▸ **Work request a**: In the intellectual property passage, what term does it say is widely used to define productions that emerge from creative practices?

Know Your Players, for the Sake of the Company


Entrepreneurs, artists, and content creators produce items, works, and publications that support their career goals. These professionals need to consider established laws to copyright or patent their innovative ideas and protect them against any form of infringement, misuse, or reproduction. A proper analysis and understanding of the issues surrounding these developments can guide investors to make informed decisions and safeguard their creations. Such a practice is critical since copyright infringement is a common challenge in different fields, including entrepreneurship, music, film, and art and design.

This discussion focuses on the intellectual property (IP) cases and lawsuits that arise from disgruntled employees. It also examines the potential disagreements of founding partners in startup technological firms and how to resolve them. The emerging information can become a powerful model for businesspeople and stakeholders to be aware of the existing laws in the area of copyright infringement and how emerging disputes or cases need to be resolved.

Problem Description

Creative artists, researchers, and entrepreneurs use their competencies to create superior products, images, or works that might be intangible. Such possessions are usually at risk of being copied or reproduced by other people, including competitors or rivals. The term “intellectual property” is widely utilized to define such productions that emerge from creative practices (Hickey 1). Some good examples include copyrighted materials and patents. When one artist copies or uses another’s work without permission, a case for infringement is usually established.

This occurrence means that a resolution is mandatory to pay for damages or discontinue the application of such work of art without the owner’s permission (Uzunidis and Saulais 13). Within the past decades, several lawsuits and cases have emerged whereby partners disagree despite being the owners of the IP and their innovations. More often than not, new proceedings might emerge between companies and workers who become disgruntled after realizing that their inventions have benefited the business.

▸ **Material provided**:
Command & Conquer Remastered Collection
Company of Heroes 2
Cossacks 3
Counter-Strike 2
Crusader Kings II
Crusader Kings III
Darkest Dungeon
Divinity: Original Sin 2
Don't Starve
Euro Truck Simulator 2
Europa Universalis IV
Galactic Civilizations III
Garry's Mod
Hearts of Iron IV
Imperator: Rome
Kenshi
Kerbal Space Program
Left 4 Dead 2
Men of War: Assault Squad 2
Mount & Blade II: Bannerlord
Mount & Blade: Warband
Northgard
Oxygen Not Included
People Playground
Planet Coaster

▸ **Work request b**: Copy out the records word for word, everything from their start down to the line containing "Galactic Civilizations III", with both ends included.

▸ **Problem solution a**: Intellectual property.

▸ **Problem solution b**:
Command & Conquer Remastered Collection
Company of Heroes 2
Cossacks 3
Counter-Strike 2
Crusader Kings II
Crusader Kings III
Darkest Dungeon
Divinity: Original Sin 2
Don't Starve
Euro Truck Simulator 2
Europa Universalis IV
Galactic Civilizations III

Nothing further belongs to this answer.